= Excerpt =
========================================================================
Review: Southside With You

Score: A-

Director: Richard Tanne

Cast: Tika Sumpter, Parker Sawyers, Vanessa Beil Calloway

Running Time: 84 Minutes

Rated: PG-13

It seems strange that with the Obamas still in office, we have a film about their love story. However, you quickly get over that you’re basically watching Barack/Michelle fanfic because it’s easy to get swept up in Southside With You’s charm and sweetness.

Michelle Robinson, one of the few African-American lawyers at the Sidley Austin firm in Chicago, agrees to go to a community meeting with her mentee, summer associate Barack Obama. Even though she insists it isn’t a date, they end up spending the whole day together, exploring museums, attending the community meeting and even stopping in to see Spike Lee’s Do the Right Thing at the local cinema.

In many ways, Richard Tanne’s Southside With You is a lot like Richard Linklater’s Before Sunrise. Both films cover one day and consist of two people walking and talking as they build the chemistry between them. Even though Tika Sumpter and Parker Sawyers are playing real people, they both strike a nice balance between emulating their real-life personas and making the characters their own. Sumpter in particular is fantastic as Michelle, who we see as a strong, ambitious woman acutely aware of the challenges of being an African-American woman in a mostly white male law firm.
========================================================================
= Exercise task =
Echo the full Southside With You review word for word, from its title through its final sentence. The material that comes next has no connection to the review.

= Dataset items =
========================================================================
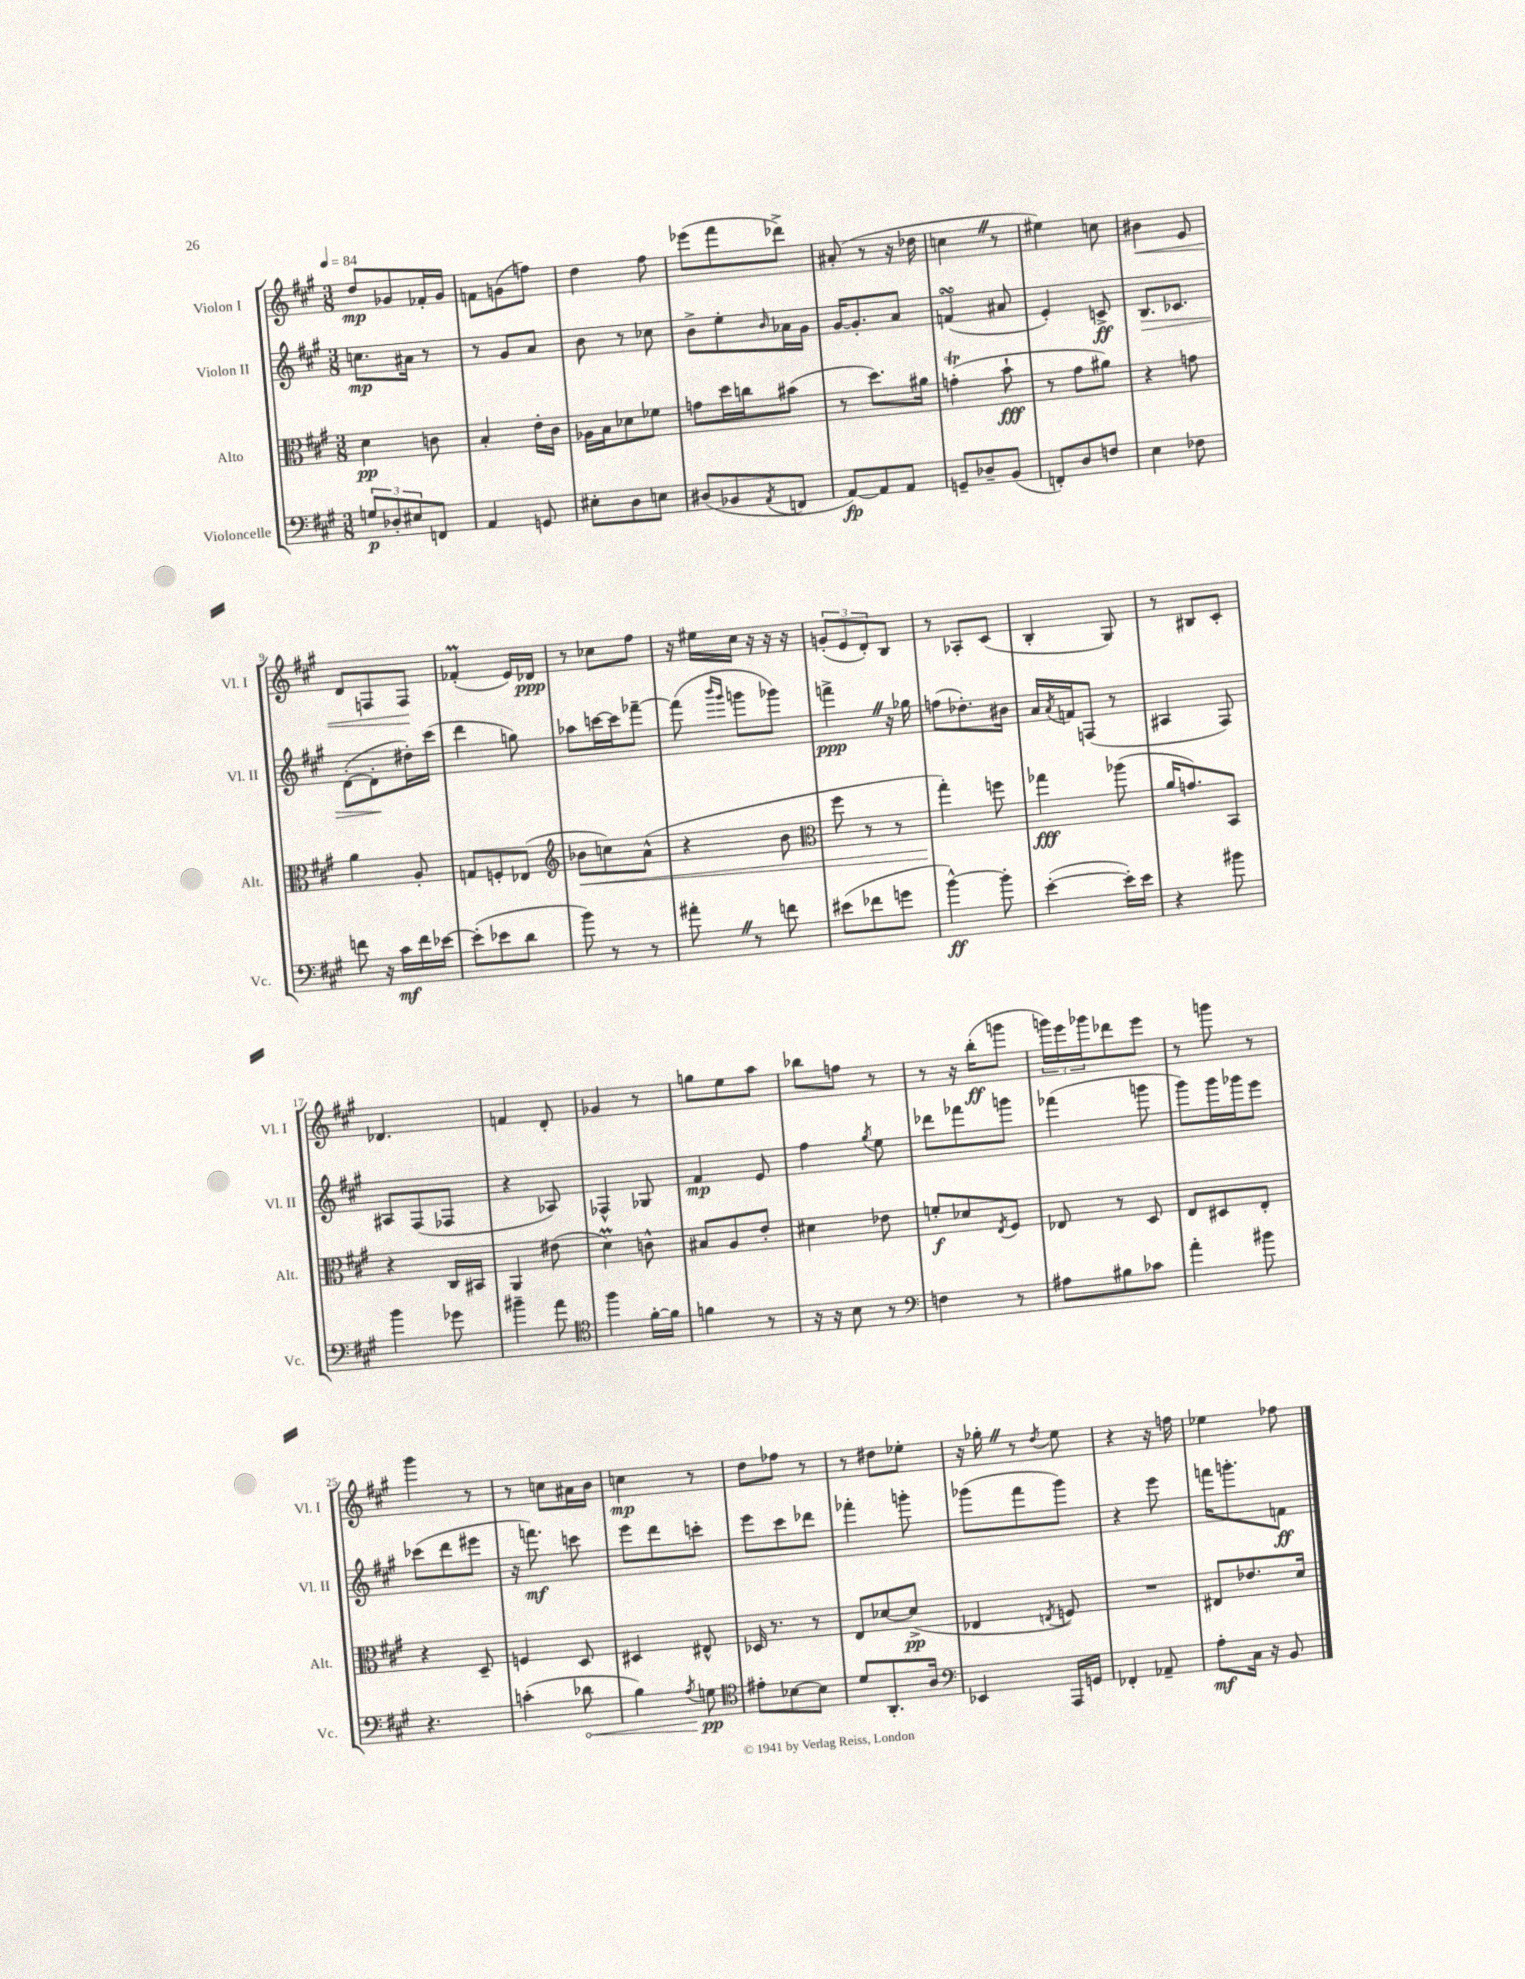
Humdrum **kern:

**kern	**kern	**kern	**kern
*staff4	*staff3	*staff2	*staff1
*clefF4	*clefC3	*clefG2	*clefG2
*k[f#c#g#]	*k[f#c#g#]	*k[f#c#g#]	*k[f#c#g#]
*M3/8	*M3/8	*M3/8	*M3/8
*MM84	*MM84	*MM84	*MM84
12G/L	4d\	8.cc\L	8dd/L
12D-'/	.	.	.
.	.	.	8g-/
12E#/	.	.	.
.	.	16a#\Jk	.
8FF/J	8c\	8r	16f-'/L
.	.	.	16g-/JJ
=	=	=	=
4AA/	4B'/	8r	8f\L
.	.	8g#/L	(8g\
8GG/	16e'\LL	8a/J	8ff\J)
.	16c#\JJ	.	.
=	=	=	=
8E#'\L	16A-\LL	8b\	4dd\
.	16B\J	.	.
8D\	8d-\	8r	.
8E\J	8f-\J	8cc-\	8ff#\
=	=	=	=
(8D#/L	8g\L	8b^\L	(8eee-\L
8BB-/	16dd\L	8ee'\	8fff#\
.	16cc\J	.	.
8qAA/	.	16qqb/	.
8FF/J	(8b#\J	16a-\L	8ddd-^\J)
.	.	16g#\JJ	.
=	=	=	=
[8AA/L)	8r	[16g#/LK	(8a#'/
.	.	8.g#'/]	.
8AA/]	8.dd\L)	.	8r
8AA/J	.	8a/J	16r
.	16a#\Jk	.	16dd-\
=	=	=	=
8GG~/L	(4g'\	(4f/	4cc\
8D-~/	.	.	.
(8BB/J	8b`\	8a#/	8r
=	=	=	=
8FF'/L)	8r	4e'/)	4ee#\)
8D/	8g#\L	.	.
8F/J	8a#\J)	8c^/	8cc\
=	=	=	=
4E\	4r	8.B/L	4b#\
.	.	8.c-/J	.
8F-\	8g\	.	8e/
=	=	=	=
8f\	4a\	([8d'\L	8d/L
16r	.	8d'\]	8F/
16c#\LL	.	.	.
16f\	8A'/	16dd#'\L)	8F/J
[16e-\JJ	.	(16ccc#\JJ	.
=	=	=	=
(8e-'\]L	8G/L	4ddd\	(4f-'/
8e-\	8F'/	.	.
8d\J	(8E-/J	8gg\)	16e/LL)
.	.	.	16d-/JJ
=	=	=	=
*	*clefG2	*	*
8b\)	8b-\L	8aa-\L	8r
8r	8cc\)	[16ccc\L	8cc-\L
.	.	16ccc\]J	.
8r	(8a^^\J	[8fff-~\J	8ff#\J
=	=	=	=
8a#'\	4r	(8fff-\]	16r
.	.	.	16ee#\LL
.	.	16qqbbb/LL	.
.	.	16qqggg#/JJ	.
8r	.	8ggg\L	16cc#\JJ
.	.	.	16r
8f\	8b\	8ggg-\J)	16r
.	.	.	16r
=	=	=	=
*	*clefC3	*	*
(8e#\L	8ff#\	4fff^\	(12g'/L
.	.	.	12e/
8f-\	8r	.	.
.	.	.	12d'/)
8g\J	8r	16r	8B/J
.	.	16gg-\	.
=	=	=	=
[4b^^\)	4gg#'\)	(8ff\L	8r
.	.	8.dd-'\)	8A-'/L
8b'\]	8ff\	.	(8c#/J
.	.	16b#\Jk	.
=	=	=	=
([4e'\	4gg-\	16a/LL	4B'/
.	.	8qa/	.
.	.	16f/J	.
.	.	(8F/J	.
16e'\]LL)	(8aa-\	8r	8G#/)
16e\JJ	.	.	.
=	=	=	=
4r	16a/LK	4A#/	8r
.	8.g/)	.	.
.	.	.	8B#/L
8b#\	8BB/J	8F#/)	8c#'/J
=	=	=	=
4b\	4r	8A#/L	4.d-/
.	.	(8F#/	.
8g-\	16C#/LL	8F-/J	.
.	16BB#/JJ	.	.
=	=	=	=
4b#~\	4AA/	4r	4f/
8a\	(8e#\	8A-/)	8d'/
=	=	=	=
*clefC4	*	*	*
4ff#\	4d\)	4F-^^/	4g-/
[16f#'\LL	8c^^\	8G-/	8r
16f#\]JJ	.	.	.
=	=	=	=
4f\	8B#/L	4f#/	8gg\L
.	8A/	.	8ee\
8r	8e'/J	8e/	8aa\J
=	=	=	=
16r	4d#\	4ff#\	8bb-\L
16r	.	.	.
8B\	.	.	8ff\J
.	.	8qgg#/	.
8r	8e-\	8ee\	8r
=	=	=	=
*clefF4	*	*	*
4F\	8f'/L	8ddd-\L	8r
.	8d-/	8fff-\	16r
.	.	.	(16bb'\LK
.	8qE/	.	.
8r	8F#/J	8ggg\J	8ggg\J
=	=	=	=
8A#\L	8E-/	(4fff-\	24ggg\LL)
.	.	.	24eee\
.	.	.	24ggg-\J
8B#\	8r	.	8ddd-\
8c-\J	8D/	8ggg\	8eee\J
=	=	=	=
4a'\	8E/L	8ggg#\L)	8r
.	8D#/	16ggg#\L	8ggg\
.	.	16ggg-\J	.
8b#\	8E'/J	8eee\J	8r
=	=	=	=
4.r	4r	(8ccc-\L	4ggg#\
.	.	8ddd\	.
.	8D~/	8eee#\J	8r
=	=	=	=
(4c'\	4F/	16r	8r
.	.	8.fff\)	.
.	.	.	8cc\L
8d-\	8D/	8ccc\	16a#\L
.	.	.	16b\JJ
=	=	=	=
4B\)	4D#/	8eee\L	4cc\
.	.	8ddd\	.
8qA/	.	.	.
8G\	8E#^^/	8ccc'\J	8r
=	=	=	=
*clefC4	*	*	*
8e#'\L	16D-/	8eee\L	8dd\L
.	8.r	.	.
[8B-\	.	8ccc#\	8ff-\J
8B-\]J	8r	8ddd-\J	8r
=	=	=	=
8d/L	8E/L	4fff-'\	8r
8.AA'/	[8d-/	.	8dd#\L
.	(8d-^/]J	8ggg'\	8ee-'\J
16A/Jk	.	.	.
=	=	=	=
*clefF4	*	*	*
4EE-/	4E-/	(8ggg-\L	16r
.	.	.	16gg-'\
.	.	8fff#\	8r
.	8qE/	.	8qdd/
16AAA/LL	8F/)	8ggg-\J)	8ee\
16GG/JJ	.	.	.
=	=	=	=
4FF-'/	4.r	4r	4r
8AA-~/	.	8eee\	16r
.	.	.	16ff\
=	=	=	=
8A'\L	8E#/L	16fff\LK	4ee-\
.	.	8.ggg'\	.
16C#\Jk	8.e-/	.	.
16r	.	.	.
8BB/	.	8f\J	8ff-\
.	16d/Jk	.	.
==	==	==	==
*-	*-	*-	*-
========================================================================
= Expected answer =
Review: Southside With You

Score: A-

Director: Richard Tanne

Cast: Tika Sumpter, Parker Sawyers, Vanessa Beil Calloway

Running Time: 84 Minutes

Rated: PG-13

It seems strange that with the Obamas still in office, we have a film about their love story. However, you quickly get over that you’re basically watching Barack/Michelle fanfic because it’s easy to get swept up in Southside With You’s charm and sweetness.

Michelle Robinson, one of the few African-American lawyers at the Sidley Austin firm in Chicago, agrees to go to a community meeting with her mentee, summer associate Barack Obama. Even though she insists it isn’t a date, they end up spending the whole day together, exploring museums, attending the community meeting and even stopping in to see Spike Lee’s Do the Right Thing at the local cinema.

In many ways, Richard Tanne’s Southside With You is a lot like Richard Linklater’s Before Sunrise. Both films cover one day and consist of two people walking and talking as they build the chemistry between them. Even though Tika Sumpter and Parker Sawyers are playing real people, they both strike a nice balance between emulating their real-life personas and making the characters their own. Sumpter in particular is fantastic as Michelle, who we see as a strong, ambitious woman acutely aware of the challenges of being an African-American woman in a mostly white male law firm.